[Information given Boundary: Start]

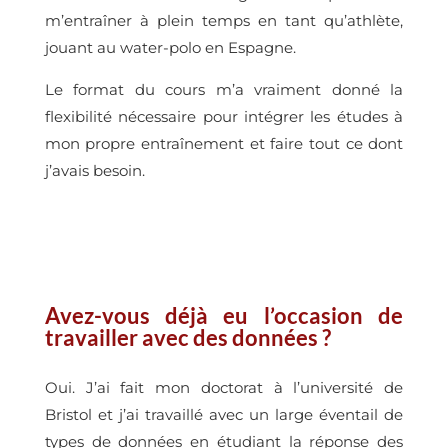
m’entraîner à plein temps en tant qu’athlète,
jouant au water-polo en Espagne.
Le format du cours m’a vraiment donné la
flexibilité nécessaire pour intégrer les études à
mon propre entraînement et faire tout ce dont
j’avais besoin.
Avez-vous déjà eu l’occasion de
travailler avec des données ?
Oui. J’ai fait mon doctorat à l’université de
Bristol et j’ai travaillé avec un large éventail de
types de données en étudiant la réponse des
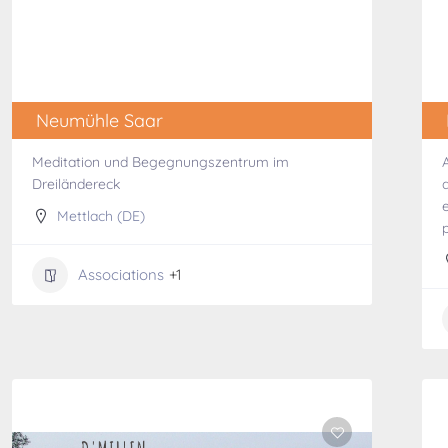
Neumühle Saar
Meditation und Begegnungszentrum im
Dreiländereck
Mettlach (DE)
Associations
+1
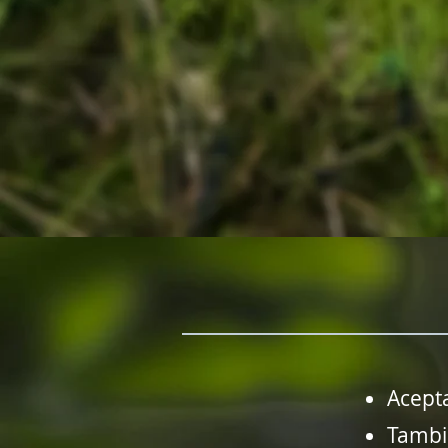
Acept
Tambi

[Information given Boundary: End]

What is required:
No pictures belong in the copy. Return exactly the lines from the line containing "mon propre entraînement et faire tout ce dont" through the last line of the listing.

Output for this exercise:
mon propre entraînement et faire tout ce dont
j’avais besoin.
Avez-vous déjà eu l’occasion de
travailler avec des données ?
Oui. J’ai fait mon doctorat à l’université de
Bristol et j’ai travaillé avec un large éventail de
types de données en étudiant la réponse des
Neumühle Saar
Meditation und Begegnungszentrum im
Dreiländereck
Mettlach (DE)
Associations
+1
Acept
Tambi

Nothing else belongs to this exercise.